Rusty Russell wrote:
> On Fri, 19 Feb 2010 08:52:20 am Michael S. Tsirkin wrote:
> > I took a stub at documenting CMD and FLUSH request types in virtio
> > block.  Christoph, could you look over this please?
> > 
> > I note that the interface seems full of warts to me,
> > this might be a first step to cleaning them.
> 
> ISTR Christoph had withdrawn some patches in this area, and was waiting
> for him to resubmit?
> 
> I've given up on figuring out the block device.  What seem to me to be sane
> semantics along the lines of memory barriers are foreign to disk people: they
> want (and depend on) flushing everywhere.
> 
> For example, tdb transactions do not require a flush, they only require what
> I would call a barrier: that prior data be written out before any future data.
> Surely that would be more efficient in general than a flush!  In fact, TDB
> wants only writes to *that file* (and metadata) written out first; it has no
> ordering issues with other I/O on the same device.

I've just posted elsewhere on this thread, that an I/O level flush can
be more efficient than an I/O level barrier (implemented using a
cache-flush really), because the barrier has stricter ordering
requirements at the I/O scheduling level.

By the time you work up to tdb, another way to think of it is
distinguishing "eager fsync" from "fsync but I'm not in a hurry -
delay as long as is convenient".  The latter makes much more sense
with AIO.

> A generic I/O interface would allow you to specify "this request
> depends on these outstanding requests" and leave it at that.  It
> might have some sync flush command for dumb applications and OSes.
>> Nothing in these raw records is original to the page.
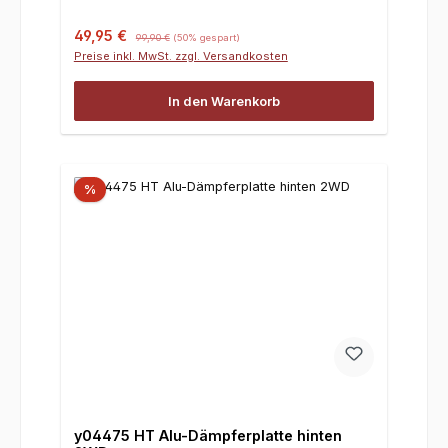
Verkaufspreis:
Regulärer Preis:
49,95 €
99,90 €
(50% gespart)
Preise inkl. MwSt. zzgl. Versandkosten
In den Warenkorb
%
y04475 HT Alu-Dämpferplatte hinten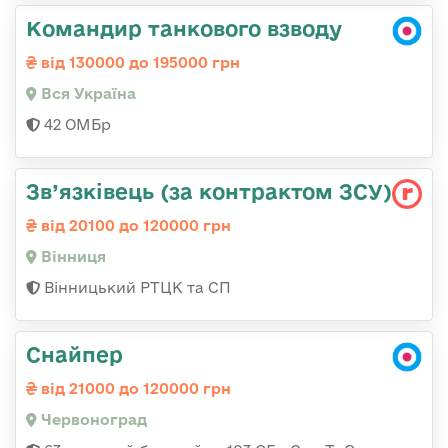
Командир танкового взводу
від 130000 до 195000 грн
Вся Україна
42 ОМБр
Зв’язківець (за контрактом ЗСУ)
від 20100 до 120000 грн
Вінниця
Вінницький РТЦК та СП
Снайпер
від 21000 до 120000 грн
Червоноград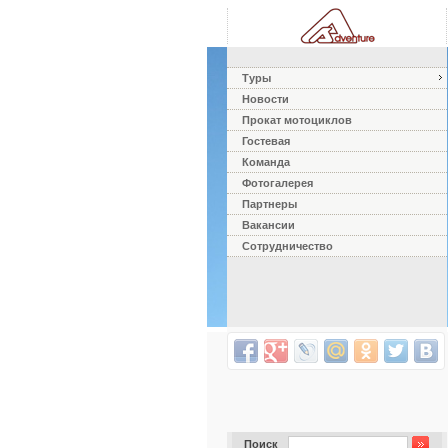
Туры
Новости
Прокат мотоциклов
Гостевая
Команда
Фотогалерея
Партнеры
Вакансии
Сотрудничество
Поиск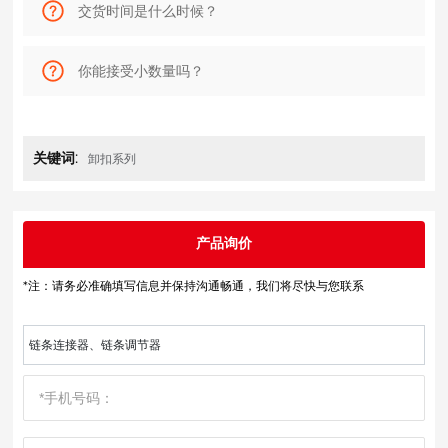
交货时间是什么时候？
你能接受小数量吗？
关键词:
卸扣系列
产品询价
*注：请务必准确填写信息并保持沟通畅通，我们将尽快与您联系
链条连接器、链条调节器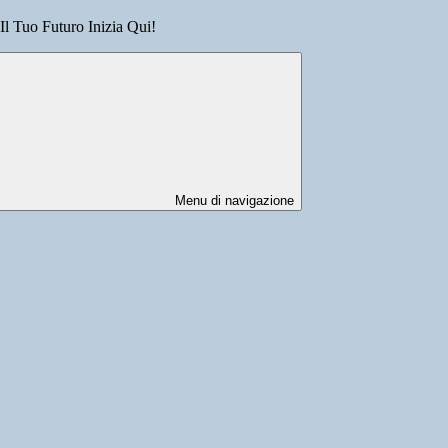
 Il Tuo Futuro Inizia Qui!
Menu di navigazione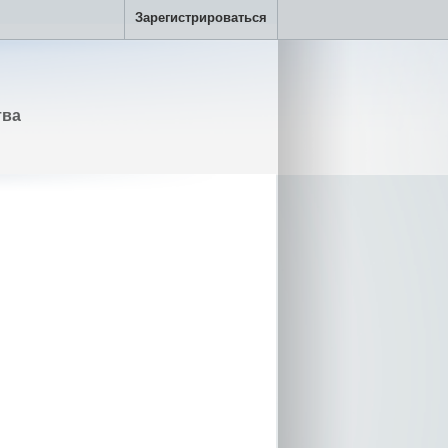
Зарегистрироваться
тва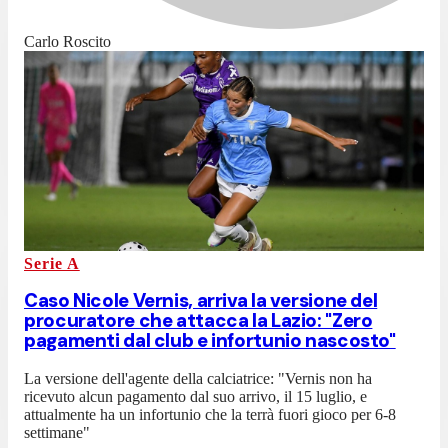
Carlo Roscito
Serie A
Caso Nicole Vernis, arriva la versione del
procuratore che attacca la Lazio: "Zero
pagamenti dal club e infortunio nascosto"
La versione dell'agente della calciatrice: "Vernis non ha
ricevuto alcun pagamento dal suo arrivo, il 15 luglio, e
attualmente ha un infortunio che la terrà fuori gioco per 6-8
settimane"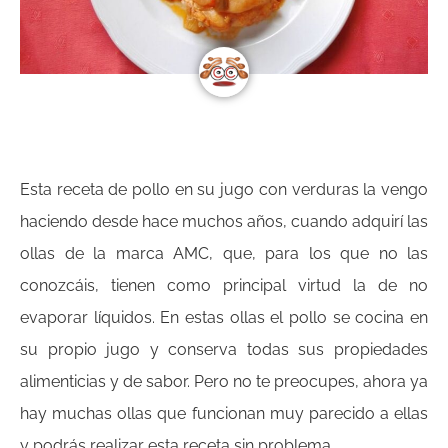
Esta receta de pollo en su jugo con verduras la vengo
haciendo desde hace muchos años, cuando adquirí las
ollas de la marca AMC, que, para los que no las
conozcáis, tienen como principal virtud la de no
evaporar líquidos. En estas ollas el pollo se cocina en
su propio jugo y conserva todas sus propiedades
alimenticias y de sabor. Pero no te preocupes, ahora ya
hay muchas ollas que funcionan muy parecido a ellas
y podrás realizar esta receta sin problema.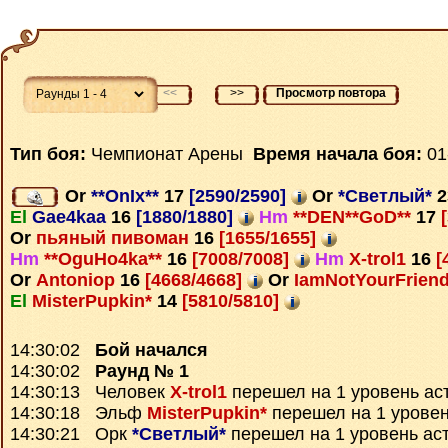
<<
>>
Просмотр повтора
Тип боя:
Чемпионат Арены
Время начала боя:
01
Or
**OnIx**
17
[2590/2590]
Or
*Светлый*
2
El
Gae4kaa
16
[1880/1880]
Hm
**DEN**GoD**
17
[
Or
пьяный пивоман
16
[1655/1655]
Hm
**OguHo4ka**
16
[7008/7008]
Hm
X-trol1
16
[
Or
Antoniop
16
[4668/4668]
Or
IamNotYourFrien
El
MisterPupkin*
14
[5810/5810]
14:30:02
Бой начался
14:30:02
Раунд № 1
14:30:13 Человек
X-trol1
перешел на 1 уровень ас
14:30:18 Эльф
MisterPupkin*
перешел на 1 уровен
14:30:21 Орк
*Светлый*
перешел на 1 уровень ас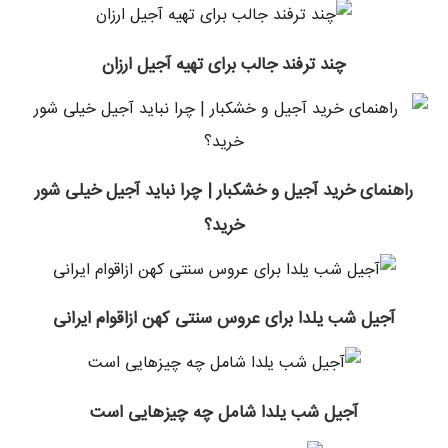
چند ترفند جالب برای تهیه آجیل ارزان
راهنمای خرید آجیل و خشکبار | چرا نباید آجیل خیلی شور
خرید؟
آجیل شب یلدا برای عروس سنتی کهن ازاقوام ایرانی
آجیل شب یلدا شامل چه چیزهایی است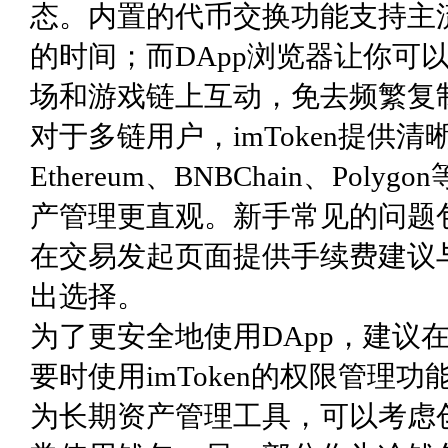
态。内置的代币交换功能支持主
的时间；而DApp浏览器让你可
场和游戏链上互动，免去频繁复
对于多链用户，imToken提供
Ethereum、BNBChain、Po
产管理更直观。新手常见的问题包
在交易发起页面提供手续费建议
出选择。
为了更安全地使用DApp，建议
要时使用imToken的权限管理功
为长期资产管理工具，可以考虑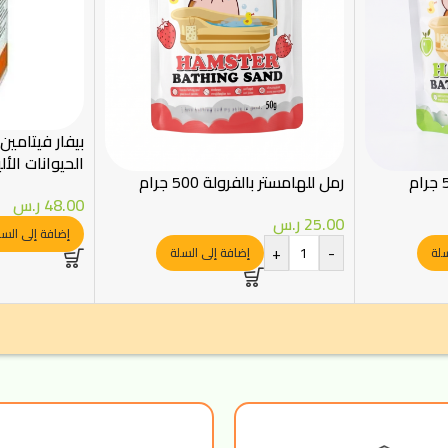
بيفار فيتامين
الحيوانات الأليفة
رمل للهامستر بالفرولة 500 جرام
48.00
ر.س
25.00
ر.س
إضافة إلى السل
+
-
سلة
إضافة إلى السلة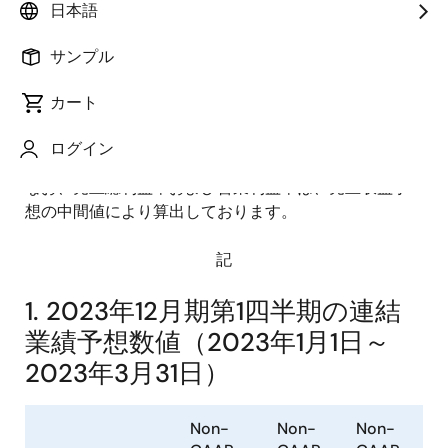
日本語
レンジ形式にて開示しております。また、当社グルー
プの恒常的な経営成績の理解に有用な情報を提供する
サンプル
ために、財務会計上の数値（IFRS）から企業買収など
に関係した非経常的な項目やその他一過性の利益や損
カート
失を特定の調整項目として一定のルールに基づいて控
除もしくは調整した「Non-GAAPベース」にて売上収
ログイン
益・売上総利益率・営業利益率を開示しております。
なお、売上総利益率および営業利益率は、売上収益予
想の中間値により算出しております。
記
1. 2023年12月期第1四半期の連結
業績予想数値（2023年1月1日～
2023年3月31日）
Non-
Non-
Non-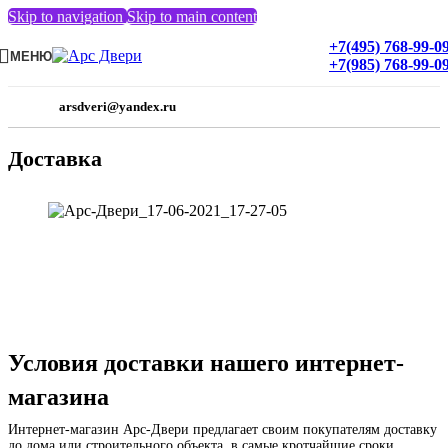
Skip to navigation
Skip to main content
+7(495) 768-99-0
МЕНЮ
+7(985) 768-99-0
arsdveri@yandex.ru
Доставка
Условия доставки нашего интернет-
магазина
Интернет-магазин Арс-Двери предлагает своим покупателям доставку
до дома или строительного объекта, в самые кротчайшие сроки.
For filesystems, it would probably be easy to label in-place
overwrites and fdatasync data flushes when there's no file extension
with an opqaue per-file identifier for certain operations.  Typically
over-writing in place and fdatasync would match up and wouldn't need
ordering against anything else.  Other operations would tend to get
labelled as ordered against everything including these.